Long story short, and thanks to some patient co-workers and the Rails community’s fondness for posting solutions online, I got it up and running. But then my first project involved trouble-shooting something with ImageMagick, which was (even moreso than these days), well, magic. And I don’t mean magic in the Apple marketing sense, I mean it in the “gathering obscure components, tapping of eldritch energies, and performing a blood sacrifice” kind of magic. At some point, I broke it.
And when I say “broke” - I mean something I did caused my entire Ruby / gcc / environment to become unusable. Knowing what I know now, I likely broke a bunch of my environmental variables. But getting started with a new job, new language, and a new OS all at once was too much, and my machine paid the price. A few hours of wiping and starting from scratch later, I was ready to go, but that experience stuck with me.
A few years later (and a good bit more clever in a Linux world), I found myself at another job, and this time I had my pick of machines. I’d missed working in Windows, especially for all the things that a non-developer needs to do. Document preparation, principally, consumed my days as a product manager in a highly regulated industry. Test specs and design specs and functional requirements were dozens of pages long, and I had to author some aspect of all of them. But I also started writing a web service for tracking some sales requests. Naturally, I threw a (newly acquired) PogoLinux box under my desk and started writing. My first attempt involved setting up WinSCP to monitor my project directory and mirror it to the server. It worked pretty well, all things considered, especially as we were on the same LAN. At some point, the little tool I was building got useful, stopped being a shadow IT project, and needed to be run on our VM farm. Talking to friends over in IT, it turned out they could give me an image that would run a (nearly identical) version of the server VM right from my machine, so I could do my development there and then just post it when I was done. This also prevented the “live editing” I was doing at the time, which meant that I didn’t have to take down a critical tool just to work on it. I was sold – I’d never have to tie my main OS and my need for development tools together again.
Over the years, I've found there are some significant advantages to developing in a VM, especially (when possible), one per project. Before the days of bundler and RVM, it kept gems and ruby versions isolated, so you didn’t accidentally forget to include some gem you needed. Small VMs with wimpy memory and processor allocation could accurately recreate a low-powered server and not trick me into thinking something would work well at scale just because it ran great on my local machine. I could move easily between machines without much headache. I can test in IE and Safari in their native OS, and run Chrome for both Mac and Windows (and they’re different, try as Google might to make them the same).

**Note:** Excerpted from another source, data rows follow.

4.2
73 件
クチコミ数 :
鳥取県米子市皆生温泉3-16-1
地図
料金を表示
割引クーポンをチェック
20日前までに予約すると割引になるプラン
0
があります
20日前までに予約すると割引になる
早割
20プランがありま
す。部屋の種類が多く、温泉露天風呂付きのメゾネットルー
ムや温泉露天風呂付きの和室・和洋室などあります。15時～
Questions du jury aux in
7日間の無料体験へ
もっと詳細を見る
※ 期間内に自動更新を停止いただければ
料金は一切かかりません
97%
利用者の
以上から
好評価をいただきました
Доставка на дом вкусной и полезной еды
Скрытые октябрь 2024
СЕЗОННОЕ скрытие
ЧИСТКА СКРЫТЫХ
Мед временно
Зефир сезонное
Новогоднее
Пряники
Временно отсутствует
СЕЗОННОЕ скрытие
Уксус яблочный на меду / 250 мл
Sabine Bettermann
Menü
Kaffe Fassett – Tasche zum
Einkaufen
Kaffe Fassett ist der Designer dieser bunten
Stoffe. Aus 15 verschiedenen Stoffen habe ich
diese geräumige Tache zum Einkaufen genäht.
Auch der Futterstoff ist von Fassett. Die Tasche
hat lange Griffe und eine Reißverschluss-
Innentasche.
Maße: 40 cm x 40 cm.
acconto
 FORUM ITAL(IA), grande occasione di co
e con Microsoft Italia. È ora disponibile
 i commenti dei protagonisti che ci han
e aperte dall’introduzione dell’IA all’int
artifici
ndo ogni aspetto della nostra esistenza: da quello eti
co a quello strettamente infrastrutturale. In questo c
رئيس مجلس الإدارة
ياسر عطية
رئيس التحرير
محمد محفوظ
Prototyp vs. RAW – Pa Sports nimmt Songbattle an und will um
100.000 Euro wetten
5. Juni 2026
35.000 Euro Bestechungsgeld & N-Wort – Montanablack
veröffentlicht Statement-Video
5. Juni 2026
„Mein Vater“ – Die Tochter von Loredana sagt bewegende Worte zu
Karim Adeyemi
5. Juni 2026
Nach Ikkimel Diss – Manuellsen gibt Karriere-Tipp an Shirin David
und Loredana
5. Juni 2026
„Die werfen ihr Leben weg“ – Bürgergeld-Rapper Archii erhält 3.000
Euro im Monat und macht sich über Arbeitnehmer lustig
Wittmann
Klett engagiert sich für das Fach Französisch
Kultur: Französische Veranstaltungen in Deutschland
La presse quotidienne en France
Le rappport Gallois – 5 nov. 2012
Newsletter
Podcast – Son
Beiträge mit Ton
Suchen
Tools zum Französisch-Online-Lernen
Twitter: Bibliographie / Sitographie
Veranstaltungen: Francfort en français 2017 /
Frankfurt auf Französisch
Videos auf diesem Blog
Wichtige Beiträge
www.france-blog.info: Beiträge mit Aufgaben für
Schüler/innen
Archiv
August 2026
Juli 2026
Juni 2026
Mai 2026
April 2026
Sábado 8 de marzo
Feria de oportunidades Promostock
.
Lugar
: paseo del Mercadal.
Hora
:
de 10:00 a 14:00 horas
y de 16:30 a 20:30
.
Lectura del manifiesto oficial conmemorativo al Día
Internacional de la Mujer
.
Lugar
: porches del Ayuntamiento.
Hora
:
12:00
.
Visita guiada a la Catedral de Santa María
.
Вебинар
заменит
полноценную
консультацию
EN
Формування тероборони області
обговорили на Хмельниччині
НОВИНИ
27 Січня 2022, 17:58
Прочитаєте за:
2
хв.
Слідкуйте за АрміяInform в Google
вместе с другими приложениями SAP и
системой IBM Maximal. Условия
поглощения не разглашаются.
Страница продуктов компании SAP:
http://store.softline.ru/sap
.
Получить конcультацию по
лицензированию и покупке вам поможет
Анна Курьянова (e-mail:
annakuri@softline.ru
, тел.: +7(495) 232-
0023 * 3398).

Most importantly though, if I was going to do something risky (like a major OS upgrade), I could just clone the VM, and when it up-ended (as it still does, from time to time), I just nuke it and start from scratch.
You can find a good text editor for any OS. You can run a VM of just about anything on just about anything else these days. Yes, that means I can even boot OSX 10.9 on my Windows 8.1 machine and search for whatever obscure and elusive Safari bug is plaguing my latest bit of Javascript.